I've joked for years that speeding tickets are really just a tax on driving fast. Really, if we as a society wanted to stop speeding, we would find a way to stop it. But we don't - we keep building roads and cars more than capable of 100 miles an hour or more. We collect revenue (quite a lot actually) from speeding tickets, I'm convinced speeding tickets are just a tax on fast driving.

I said this few years ago and horrified my law and order father. He argued that I'm breaking and that's completely wrong. I said, I always speed. When I get a ticket, it's just a tax on all the other times I wasn't caught. I don't complain when I get a ticket since I know the law and can choose at any time to follow it.

I dunno, Glendenb, this is probably true for some people. I certainly know a lot of people who curtail their speeding because they can't afford tickets and, more importantly, the insurance premium hikes that come with them. It shares some similarities with taxes, but it also (as taxes sometimes do as well) serves to decrease the occurance of that behavior. As for your point about roads, I think the fact that people can drive 100MPH on some roads is insufficient evidence they were constructed for that purpose. It could be the costs of not constructing those roads are determined to be more costly than the deterrent effect on would-be speeders of not constructing them would be valuable.

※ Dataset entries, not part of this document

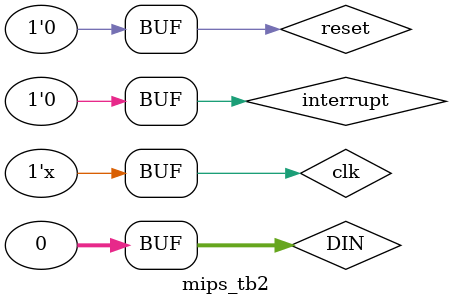
<source format=v>
`timescale 1ns / 1ps


module mips_tb2;

	// Inputs
	reg clk;
	reg reset;
	reg interrupt;
	reg [31:0] DIN;

	// Outputs
	wire [31:0] ALUout_M;
	wire [31:0] F5out;
	wire MemWrM;

	// Instantiate the Unit Under Test (UUT)
	mips uut (
		.clk(clk), 
		.reset(reset), 
		.interrupt(interrupt), 
		.DIN(DIN), 
		.ALUout_M(ALUout_M), 
		.F5out(F5out), 
		.MemWrM(MemWrM)
	);

	initial begin
		// Initialize Inputs
		clk = 0;
		reset = 0;
		interrupt = 0;
		DIN = 0;

		// Wait 100 ns for global reset to finish
        
		// Add stimulus here

	end
	always #5 clk = ~clk;
      
endmodule


</source>
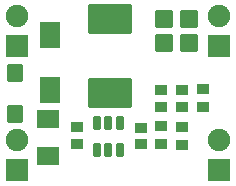
<source format=gts>
G04 Layer: TopSolderMaskLayer*
G04 EasyEDA Pro v2.2.37.7, 2025-06-16 05:36:05*
G04 Gerber Generator version 0.3*
G04 Scale: 100 percent, Rotated: No, Reflected: No*
G04 Dimensions in millimeters*
G04 Leading zeros omitted, absolute positions, 4 integers and 5 decimals*
%FSLAX45Y45*%
%MOMM*%
%AMRoundRect*1,1,$1,$2,$3*1,1,$1,$4,$5*1,1,$1,0-$2,0-$3*1,1,$1,0-$4,0-$5*20,1,$1,$2,$3,$4,$5,0*20,1,$1,$4,$5,0-$2,0-$3,0*20,1,$1,0-$2,0-$3,0-$4,0-$5,0*20,1,$1,0-$4,0-$5,$2,$3,0*4,1,4,$2,$3,$4,$5,0-$2,0-$3,0-$4,0-$5,$2,$3,0*%
%ADD10RoundRect,0.09549X-0.86705X-0.74556X-0.86705X0.74556*%
%ADD11RoundRect,0.09164X-0.45518X-0.40518X-0.45518X0.40518*%
%ADD12RoundRect,0.09495X0.67833X0.70833X0.67833X-0.70833*%
%ADD13RoundRect,0.09164X0.45518X0.40518X0.45518X-0.40518*%
%ADD14RoundRect,0.0963X0.81286X1.02604X0.81286X-1.02604*%
%ADD15RoundRect,0.0963X-0.81286X-1.02604X-0.81286X1.02604*%
%ADD16RoundRect,0.09459X-0.6037X-0.7037X-0.6037X0.7037*%
%ADD17C,1.902*%
%ADD18RoundRect,0.09681X-0.90259X-0.90259X-0.90259X0.90259*%
%ADD19RoundRect,0.09804X-1.81198X-1.21398X-1.81198X1.21398*%
%ADD20RoundRect,0.09138X-0.43712X-0.40835X-0.43712X0.40835*%
%ADD21RoundRect,0.08787X0.27307X-0.54307X-0.27307X-0.54307*%
G75*


G04 Pad Start*
G54D10*
G01X3911600Y-1263142D03*
G01X3911600Y-1581658D03*
G54D11*
G01X4150056Y-1335011D03*
G01X4150056Y-1475016D03*
G54D12*
G01X4887900Y-622300D03*
G01X4887900Y-422300D03*
G01X5103800Y-622300D03*
G01X5103800Y-422300D03*
G54D13*
G01X4699000Y-1479702D03*
G01X4699000Y-1339698D03*
G54D11*
G01X5041900Y-1022198D03*
G01X5041900Y-1162202D03*
G54D14*
G01X3923360Y-557009D03*
G54D15*
G01X3925240Y-1017791D03*
G54D16*
G01X3632200Y-1227607D03*
G01X3632200Y-880593D03*
G54D17*
G01X3644900Y-393700D03*
G54D18*
G01X3644900Y-647700D03*
G54D17*
G01X5359400Y-393700D03*
G54D18*
G01X5359400Y-647700D03*
G54D17*
G01X3644900Y-1447800D03*
G54D18*
G01X3644900Y-1701800D03*
G54D17*
G01X5359400Y-1447800D03*
G54D18*
G01X5359400Y-1701800D03*
G54D19*
G01X4432300Y-423799D03*
G01X4432300Y-1049401D03*
G54D20*
G01X5218836Y-1016000D03*
G01X5218836Y-1166673D03*
G01X5041900Y-1334364D03*
G01X5041900Y-1485036D03*
G01X4864100Y-1018591D03*
G01X4864100Y-1169264D03*
G01X4865221Y-1329687D03*
G01X4865221Y-1480360D03*
G54D21*
G01X4514596Y-1297330D03*
G01X4419600Y-1297330D03*
G01X4324604Y-1297330D03*
G01X4324604Y-1527150D03*
G01X4419600Y-1527150D03*
G01X4514596Y-1527150D03*
G04 Pad End*

M02*


</source>
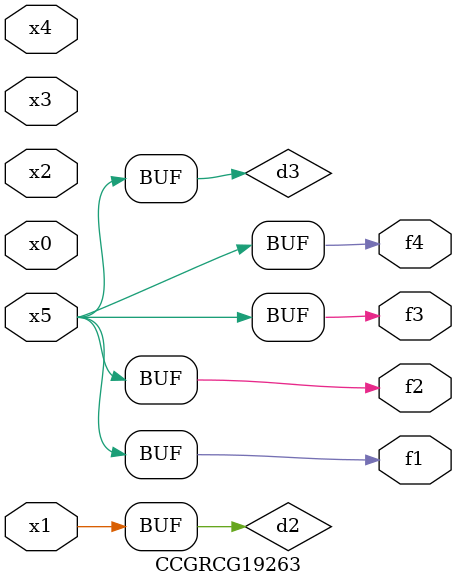
<source format=v>
module CCGRCG19263(
	input x0, x1, x2, x3, x4, x5,
	output f1, f2, f3, f4
);

	wire d1, d2, d3;

	not (d1, x5);
	or (d2, x1);
	xnor (d3, d1);
	assign f1 = d3;
	assign f2 = d3;
	assign f3 = d3;
	assign f4 = d3;
endmodule

</source>
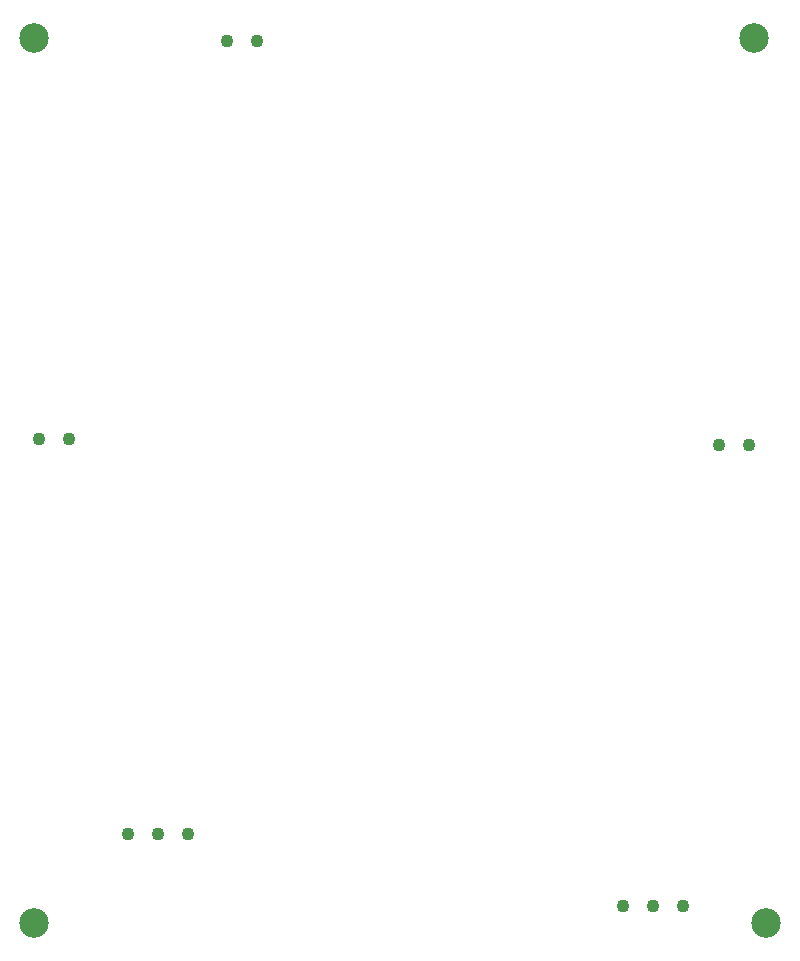
<source format=gbr>
%TF.GenerationSoftware,KiCad,Pcbnew,9.0.0*%
%TF.CreationDate,2025-07-26T11:30:09+07:00*%
%TF.ProjectId,O1_Circuit,4f315f43-6972-4637-9569-742e6b696361,rev?*%
%TF.SameCoordinates,Original*%
%TF.FileFunction,NonPlated,1,2,NPTH,Drill*%
%TF.FilePolarity,Positive*%
%FSLAX46Y46*%
G04 Gerber Fmt 4.6, Leading zero omitted, Abs format (unit mm)*
G04 Created by KiCad (PCBNEW 9.0.0) date 2025-07-26 11:30:09*
%MOMM*%
%LPD*%
G01*
G04 APERTURE LIST*
%TA.AperFunction,ComponentDrill*%
%ADD10C,1.100000*%
%TD*%
%TA.AperFunction,ComponentDrill*%
%ADD11C,2.500000*%
%TD*%
G04 APERTURE END LIST*
D10*
%TO.C,M2*%
X103460000Y-87000000D03*
X106000000Y-87000000D03*
%TO.C,J3*%
X111000000Y-120460000D03*
X113540000Y-120460000D03*
X116080000Y-120460000D03*
%TO.C,J1*%
X119360000Y-53280000D03*
X121900000Y-53280000D03*
%TO.C,J2*%
X152920000Y-126540000D03*
X155460000Y-126540000D03*
X158000000Y-126540000D03*
%TO.C,M1*%
X161000000Y-87460000D03*
X163540000Y-87460000D03*
D11*
%TO.C,H2*%
X103000000Y-53000000D03*
%TO.C,H4*%
X103000000Y-128000000D03*
%TO.C,H1*%
X164000000Y-53000000D03*
%TO.C,H3*%
X165000000Y-128000000D03*
M02*

</source>
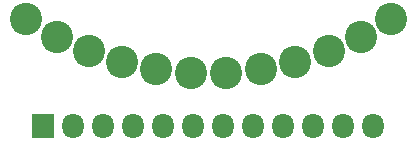
<source format=gbr>
%TF.GenerationSoftware,KiCad,Pcbnew,5.1.6*%
%TF.CreationDate,2021-03-07T15:49:58+10:30*%
%TF.ProjectId,springboard,73707269-6e67-4626-9f61-72642e6b6963,1.0*%
%TF.SameCoordinates,Original*%
%TF.FileFunction,Soldermask,Bot*%
%TF.FilePolarity,Negative*%
%FSLAX46Y46*%
G04 Gerber Fmt 4.6, Leading zero omitted, Abs format (unit mm)*
G04 Created by KiCad (PCBNEW 5.1.6) date 2021-03-07 15:49:58*
%MOMM*%
%LPD*%
G01*
G04 APERTURE LIST*
%ADD10O,1.827200X2.132000*%
%ADD11R,1.827200X2.132000*%
%ADD12C,2.740000*%
G04 APERTURE END LIST*
D10*
%TO.C,P13*%
X163940000Y-107825000D03*
X161400000Y-107825000D03*
X158860000Y-107825000D03*
X156320000Y-107825000D03*
X153780000Y-107825000D03*
X151240000Y-107825000D03*
X148700000Y-107825000D03*
X146160000Y-107825000D03*
X143620000Y-107825000D03*
X141080000Y-107825000D03*
X138540000Y-107825000D03*
D11*
X136000000Y-107825000D03*
%TD*%
D12*
%TO.C,P12*%
X165454132Y-98797277D03*
%TD*%
%TO.C,P11*%
X162881980Y-100282310D03*
%TD*%
%TO.C,P10*%
X160168690Y-101490344D03*
%TD*%
%TO.C,P9*%
X157343990Y-102408145D03*
%TD*%
%TO.C,P8*%
X154438827Y-103025656D03*
%TD*%
%TO.C,P7*%
X151485032Y-103336113D03*
%TD*%
%TO.C,P6*%
X148514968Y-103336113D03*
%TD*%
%TO.C,P5*%
X145561173Y-103025656D03*
%TD*%
%TO.C,P4*%
X142656010Y-102408145D03*
%TD*%
%TO.C,P3*%
X139831310Y-101490344D03*
%TD*%
%TO.C,P2*%
X137118020Y-100282310D03*
%TD*%
%TO.C,P1*%
X134545868Y-98797277D03*
%TD*%
M02*

</source>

I did something fundamentally unsafe that could have caused serious harm.

Why does it take a cop to make you stop this kind of behaviour (that you've admitted to doing daily for years) Hugo? It's really great that you're up front and all confessional here, but sometimes bad behaviour is just bad behaviour, unmitigated by an open-hearted confession. Why do you choose to put other people's lives at risk?

tps12: Perception don't make something so. I'm not keen on cops and it doesn't take a genius to see the court system as riddled with inequity, but cops didn't put drug laws on the books. And what majority values in play here are so derision-worthy? Freedom from violence and mayhem? The bourgeoisie aren't the only people who want that. By your logic, rectification of the scenario you described would involve cops tearing a bottle of Cristal from a gangsta rapper's hands, since high-end consumption is definitely valued by the majority. But that would involve the admission that the minority (whatever that is) values exactly what the majority (again, whatever that is) values and that would take all the fun out of seeing the police as the system itself.

Hugo: DaveTheRave is right. Here's a Christian solution: any time you feel like you need to speed up, remind yourself that it's far better to be fifteen minutes late to a function than early to Heaven. Especially when you yourself posit that there is no such thing as a good death.

Indeed, folks, I'm not defending my behavior. I have a "blind spot" when it comes to my driving that I need to work on. Sometimes, we need "wake-up calls", and I am hopeful that Ofc. Watkins gave me mine yeterday morning. But I don't make light of reckless driving, not for a second.